TASK REQUIREMENTS - Report each line of the data below in which "Ruttan" appears.

*** Opening MATERIAL PROVIDED ***

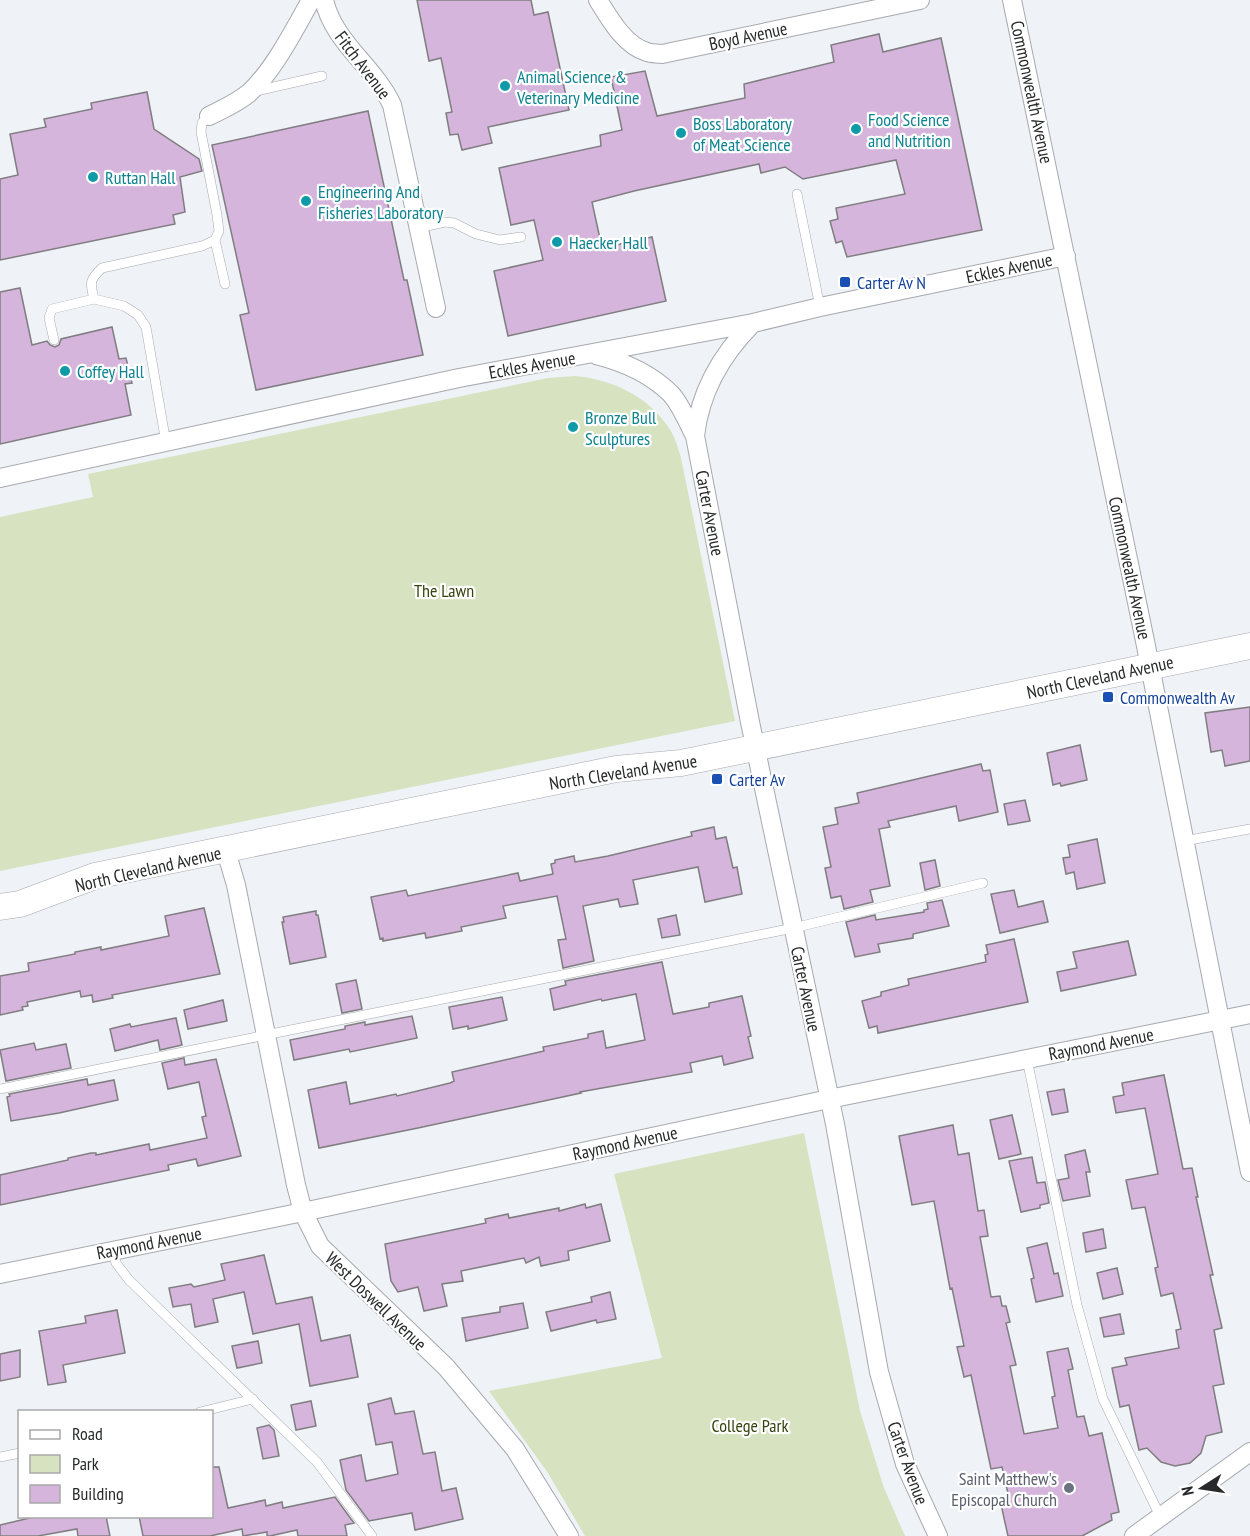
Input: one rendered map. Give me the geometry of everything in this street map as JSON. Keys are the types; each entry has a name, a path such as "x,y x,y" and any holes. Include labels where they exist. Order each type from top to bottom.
{"main road":[{"name":"North Cleveland Avenue","path":"0,907 20,904 95,876 226,851 616,769 681,764 1250,646"}],"street":[{"path":"209,116 233,105 250,92 280,52 311,0"},
{"name":"Fitch Avenue","path":"324,0 333,27 385,89 392,105 436,308"},
{"name":"Boyd Avenue","path":"598,0 608,18 629,41 646,52 662,54 835,8 920,0"},
{"name":"Commonwealth Avenue","path":"1012,0 1150,667 1250,1172"},
{"name":"Eckles Avenue","path":"0,478 469,376 753,323 1066,256"},
{"name":"Carter Avenue","path":"753,323 725,356 714,375 697,416 695,435 755,748 829,1099 879,1372 905,1464 938,1536"},
{"name":"Carter Avenue","path":"592,354 619,361 642,372 672,395 695,435"},
{"name":"West Doswell Avenue","path":"226,851 236,885 296,1185 303,1212 320,1246 446,1367 515,1449 569,1536"},
{"name":"Raymond Avenue","path":"0,1274 303,1212 829,1099 1250,1014"},
{"path":"1134,1536 1250,1452"}],"lane":[{"path":"250,92 322,76"},
{"path":"209,116 202,123 201,132 217,214 219,231 215,240 225,284"},
{"path":"797,194 820,307"},
{"path":"418,228 445,222 454,223 476,234 500,240 521,237"},
{"path":"94,299 90,284 102,268 202,246 215,240"},
{"path":"54,340 49,318 52,309 94,299 124,306 138,315 146,327 166,442"},
{"path":"1184,841 1250,829"},
{"path":"0,1089 793,928 983,883"},
{"path":"1027,1059 1077,1305 1103,1399 1161,1516"},
{"path":"112,1250 116,1263 129,1280 317,1462 372,1536"},
{"path":"209,1410 253,1400"},
{"path":"0,1457 18,1453"}],"green space":[{"name":"The Lawn","path":"575,376 615,385 640,398 660,417 673,435 681,458 735,721 0,871 0,517 93,497 88,474 548,378"},
{"name":"College Park","path":"804,1133 860,1411 884,1488 905,1536 585,1536 548,1473 489,1391 662,1358 614,1174"}],"building":[{"name":"Animal Science & Veterinary Medicine","path":"417,0 531,0 534,15 548,12 569,110 488,127 492,143 462,150 458,134 450,135 446,113 452,112 441,58 429,61"},
{"path":"879,34 883,52 941,38 982,230 847,257 842,241 836,243 830,221 838,219 836,208 905,194 896,160 803,179 785,167 761,173 759,164 634,191 592,202 602,248 652,237 666,301 508,336 494,271 543,260 534,220 511,225 499,168 601,146 600,135 622,130 611,77 645,71 657,116 745,98 744,84 834,62 831,45"},
{"name":"Ruttan Hall","path":"147,92 154,129 199,159 202,171 180,177 185,212 173,215 175,224 0,260 0,179 18,175 10,134 46,127 44,119 92,109 91,103"},
{"path":"368,111 404,280 407,280 423,355 256,390 240,315 249,313 212,145"},
{"name":"Coffey Hall","path":"20,288 32,345 47,341 55,347 59,345 61,339 112,327 119,359 126,358 132,383 125,384 131,415 0,444 0,292"},
{"path":"1250,707 1250,761 1225,766 1222,750 1211,752 1205,713"},
{"path":"1080,745 1087,780 1061,786 1060,783 1053,785 1047,753"},
{"path":"981,764 983,771 990,770 998,812 959,821 956,806 888,821 890,827 879,829 890,886 870,890 873,902 844,909 841,896 831,898 825,868 831,867 823,827 838,824 835,808 859,803 857,793"},
{"path":"1025,800 1030,821 1008,825 1004,804"},
{"path":"714,827 716,839 726,837 733,868 737,867 742,894 705,902 698,867 633,880 638,904 620,907 618,899 583,906 594,961 563,968 558,940 566,939 557,896 503,906 506,918 461,927 462,931 426,938 425,933 383,941 383,938 380,939 371,897 406,890 408,896 518,873 520,881 553,874 551,864 555,863 555,860 574,856 575,862 608,856 692,836 691,832"},
{"path":"1097,839 1105,883 1077,889 1074,872 1066,874 1063,858 1070,857 1068,845"},
{"path":"935,860 940,886 925,890 920,863"},
{"path":"1014,890 1018,907 1043,901 1048,922 1000,933 991,894"},
{"path":"942,900 949,926 913,934 913,938 878,944 880,952 855,957 846,922 875,915 876,920 924,912 928,909 927,903"},
{"path":"204,908 220,974 112,995 113,998 93,1002 92,995 81,997 80,991 27,1002 28,1006 22,1007 23,1010 0,1015 0,976 29,971 28,963 101,947 101,950 169,936 165,916"},
{"path":"316,911 326,957 290,964 283,917"},
{"path":"676,915 680,935 662,938 658,919"},
{"path":"1014,939 1028,1002 878,1033 877,1026 869,1028 862,1001 881,996 881,992 909,985 908,979 986,962 985,955 988,954 986,945"},
{"path":"1128,941 1136,975 1061,991 1057,972 1077,968 1073,952"},
{"path":"662,962 673,1014 709,1007 709,1003 742,996 751,1036 748,1037 753,1058 724,1065 722,1056 690,1063 692,1072 580,1092 319,1148 308,1090 346,1082 350,1104 396,1094 397,1096 450,1083 454,1081 452,1072 544,1051 543,1047 588,1038 588,1034 603,1031 606,1048 645,1040 636,994 554,1010 550,989 566,985 565,981"},
{"path":"356,980 362,1009 342,1013 336,984"},
{"path":"502,997 507,1020 468,1029 468,1026 453,1029 449,1007"},
{"path":"223,1000 227,1021 188,1029 184,1010"},
{"path":"412,1016 417,1038 350,1052 349,1049 294,1060 290,1040 345,1029 345,1026 365,1022 365,1025"},
{"path":"176,1018 182,1045 160,1050 158,1040 115,1051 110,1029"},
{"path":"34,1043 36,1050 66,1044 71,1068 6,1081 0,1050"},
{"path":"184,1058 185,1065 216,1059 241,1156 198,1166 196,1159 168,1165 169,1170 0,1205 0,1175 91,1153 96,1153 96,1155 149,1144 150,1150 207,1138 202,1117 206,1116 199,1082 168,1089 162,1063"},
{"path":"1164,1075 1183,1169 1192,1168 1198,1197 1196,1197 1213,1275 1210,1275 1222,1328 1214,1330 1224,1384 1213,1386 1222,1432 1206,1436 1201,1453 1190,1463 1175,1466 1161,1462 1147,1448 1139,1450 1129,1405 1120,1407 1112,1368 1127,1365 1125,1358 1179,1348 1176,1330 1181,1329 1173,1293 1161,1296 1155,1268 1158,1267 1145,1207 1132,1209 1126,1180 1158,1174 1145,1108 1116,1113 1113,1097 1124,1095 1122,1083"},
{"path":"87,1079 88,1085 114,1080 118,1100 11,1121 7,1097 10,1096 9,1094"},
{"path":"1064,1089 1068,1112 1052,1115 1047,1092"},
{"path":"1012,1115 1021,1154 999,1159 990,1120"},
{"path":"953,1125 958,1155 969,1153 978,1211 984,1210 988,1236 980,1237 991,1297 1000,1296 1002,1306 1006,1306 1010,1322 1006,1323 1016,1365 1010,1366 1024,1434 1058,1428 1047,1352 1068,1348 1073,1369 1068,1370 1077,1417 1084,1416 1089,1436 1102,1433 1119,1512 1111,1514 1112,1520 1082,1536 1008,1536 1000,1500 1009,1498 1002,1467 991,1469 971,1375 964,1377 957,1347 964,1346 952,1288 950,1289 934,1201 912,1205 899,1136"},
{"path":"1085,1150 1090,1172 1086,1172 1090,1196 1063,1201 1058,1180 1069,1178 1065,1155"},
{"path":"1032,1157 1037,1183 1045,1182 1049,1203 1040,1205 1040,1208 1021,1212 1009,1161"},
{"path":"585,1204 586,1208 601,1204 610,1241 568,1251 569,1260 541,1266 539,1257 526,1263 524,1258 461,1271 463,1281 442,1284 447,1306 424,1311 418,1287 398,1292 391,1281 385,1244 486,1223 485,1219 508,1214 509,1218 559,1208 559,1211"},
{"path":"1103,1229 1106,1248 1086,1252 1083,1233"},
{"path":"1047,1243 1054,1274 1058,1273 1063,1296 1036,1302 1031,1279 1034,1278 1027,1248"},
{"path":"264,1255 276,1304 312,1297 321,1341 350,1335 358,1377 310,1386 299,1324 253,1334 244,1292 213,1299 218,1322 195,1327 191,1304 173,1307 169,1288 191,1284 194,1287 225,1280 221,1264"},
{"path":"1117,1268 1123,1294 1103,1299 1097,1273"},
{"path":"610,1292 616,1319 597,1323 596,1320 551,1331 546,1312 592,1302 591,1297"},
{"path":"523,1303 528,1328 466,1341 462,1318 500,1312 500,1307"},
{"path":"117,1310 125,1353 63,1365 66,1382 48,1385 39,1331 86,1323 85,1316"},
{"path":"1120,1314 1124,1334 1104,1337 1100,1318"},
{"path":"258,1341 262,1363 237,1368 232,1346"},
{"path":"20,1350 20,1377 0,1381 0,1354"},
{"path":"391,1398 395,1414 414,1411 423,1454 435,1452 442,1491 456,1488 463,1519 415,1530 412,1513 369,1521 346,1490 340,1460 361,1455 366,1481 398,1474 392,1442 376,1445 368,1404"},
{"path":"311,1401 316,1426 296,1430 291,1405"},
{"path":"269,1425 274,1430 279,1456 263,1459 257,1428"},
{"path":"213,1467 219,1467 228,1508 265,1500 266,1506 282,1502 283,1508 335,1497 354,1523 345,1525 347,1536 298,1536 297,1530 270,1536 267,1536 267,1532 243,1536 242,1529 210,1536 143,1536 139,1518 213,1518"},
{"path":"30,1518 106,1518 110,1536 78,1536 77,1529 38,1536 0,1536 0,1525"}],"place":[{"name":"Animal Science & Veterinary Medicine","path":"505,86"},
{"name":"Food Science and Nutrition","path":"856,129"},
{"name":"Boss Laboratory of Meat Science","path":"681,133"},
{"name":"Ruttan Hall","path":"93,177"},
{"name":"Engineering And Fisheries Laboratory","path":"306,201"},
{"name":"Haecker Hall","path":"557,242"},
{"name":"Carter Av N","path":"845,282"},
{"name":"Coffey Hall","path":"65,371"},
{"name":"Bronze Bull Sculptures","path":"573,427"},
{"name":"Commonwealth Av","path":"1108,697"},
{"name":"Carter Av","path":"717,779"},
{"name":"Saint Matthew's Episcopal Church","path":"1069,1488"}]}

*** Closing MATERIAL PROVIDED ***

WRITTEN SOLUTION -
{"name":"Ruttan Hall","path":"147,92 154,129 199,159 202,171 180,177 185,212 173,215 175,224 0,260 0,179 18,175 10,134 46,127 44,119 92,109 91,103"},
{"name":"Ruttan Hall","path":"93,177"},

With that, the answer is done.